A Christian-rock trio faces the issue of abortion.

Pop music today is almost all nightclub bump-and-grind, with little focus on what can happen on the morning after. But there are some exceptions.

The popular all-girl Christian-rock trio BarlowGirl has a brand-new album out with a song about the emotional pain women frequently experience after an abortion. As much as musicians since the Sixties have been hallowed as sensitive souls with a unique vision to diagnose our societal ills, few in the music world have ever wanted to address this tough topic. The three Barlow sisters — Alyssa, Lauren, and Rebecca — worked on this song for two and a half years to try to get it just right.
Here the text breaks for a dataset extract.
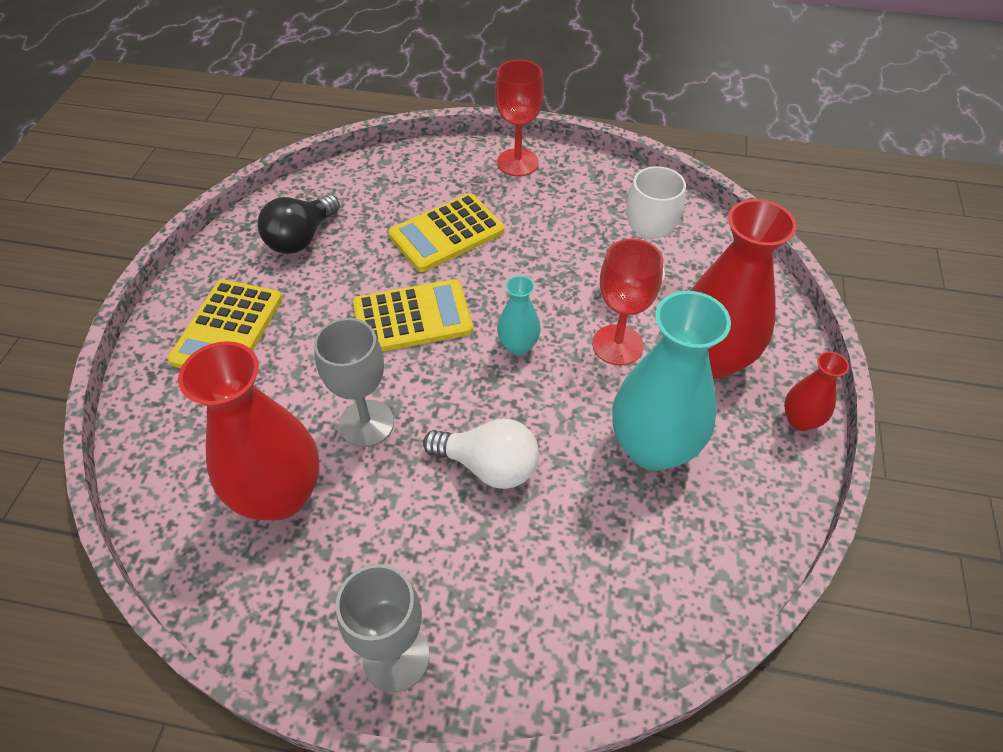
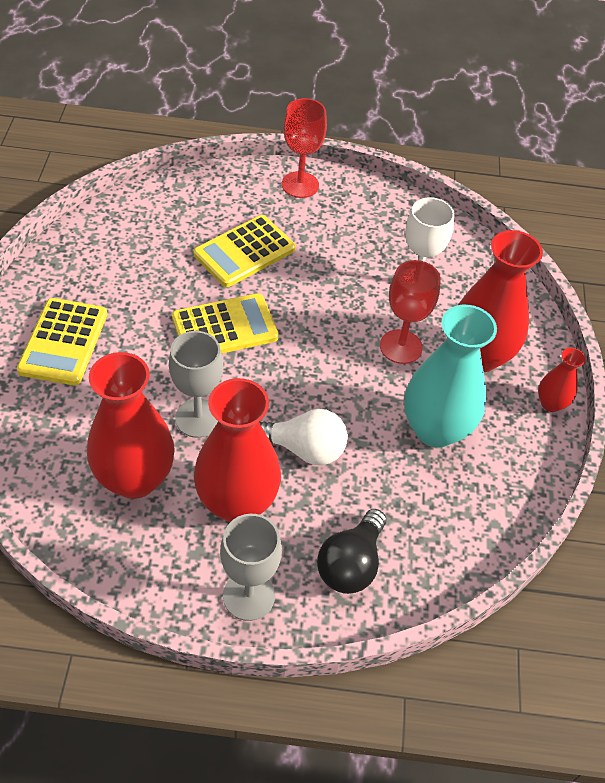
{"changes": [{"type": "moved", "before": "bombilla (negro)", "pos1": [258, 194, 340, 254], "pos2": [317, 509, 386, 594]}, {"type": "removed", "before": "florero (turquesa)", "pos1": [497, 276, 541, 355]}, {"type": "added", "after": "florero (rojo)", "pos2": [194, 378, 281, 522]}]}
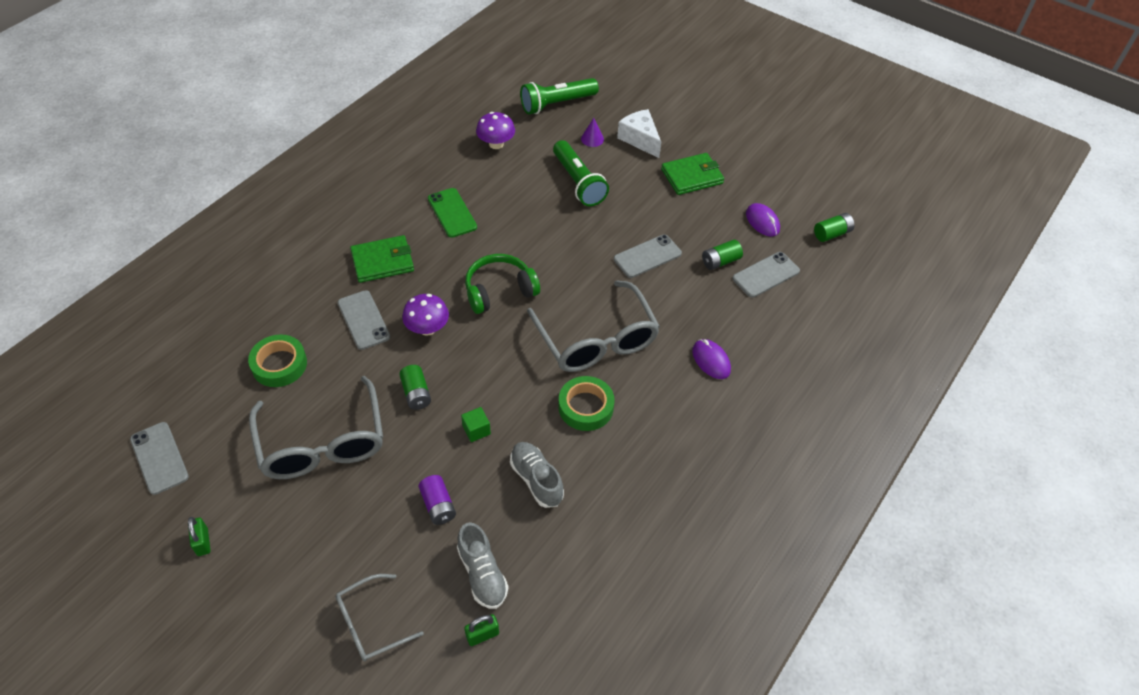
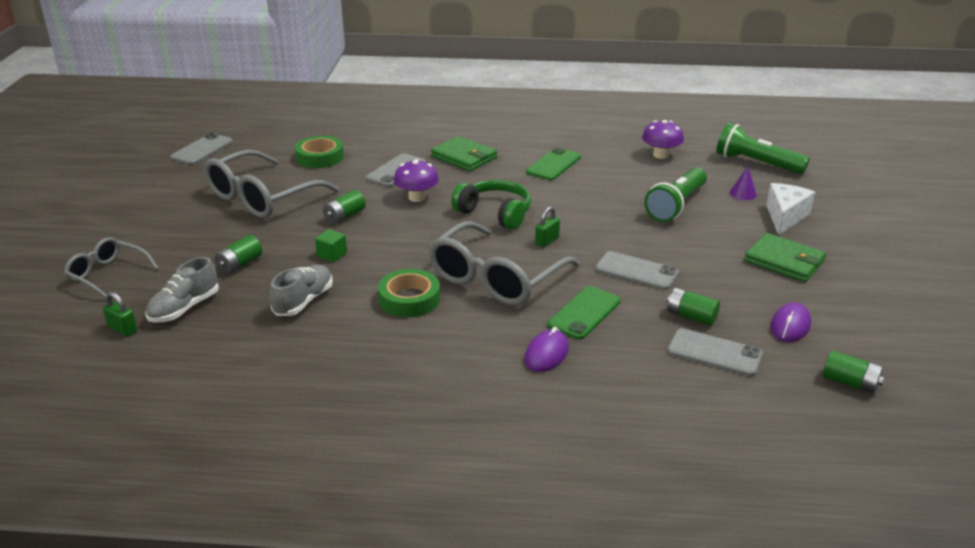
{"changes": [{"type": "moved", "before": "candado (verde)", "pos1": [188, 517, 210, 556], "pos2": [535, 206, 560, 247]}, {"type": "recoloured", "before": "pila (morado)", "after": "pila (verde)", "pos1": [419, 475, 456, 525], "pos2": [214, 235, 262, 274]}, {"type": "added", "after": "móvil (verde)", "pos2": [548, 286, 621, 339]}]}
The song “Tears Fall,” from their new album Love and War, is a piano ballad, written from the viewpoint of a woman regretting her abortion. The song begins: “I have had the same dreams many times, it haunts my mind / It starts with a light, but it ends every time / Oh so many faces that this world will never see / A reason for your life, but your heart will never be.”

BarlowGirl laments the broader picture of a society that values the woman’s right to “choose” without really acknowledging the nameless, faceless victims of that choice: “Oh what have we lost because we chose we’ll never know / And loving You is better than feeling alone / And all our claims to freedom have become these heavy chains / And in the name of rights, we keep filling nameless graves.”

Sometimes, there’s regret from the father, too. The last memorable pop song about post-abortion regret came twelve years ago with the big Ben Folds Five hit “Brick.” Folds wrote the song about his own life experience in high school taking his girlfriend for an abortion. He wasn’t trying to be political, he said. He was just trying to describe the sorrow. Whether abortion is legal or illegal in this country, every abortion should be a cause for sadness. “She’s a brick and I’m drowning slowly,” he sang.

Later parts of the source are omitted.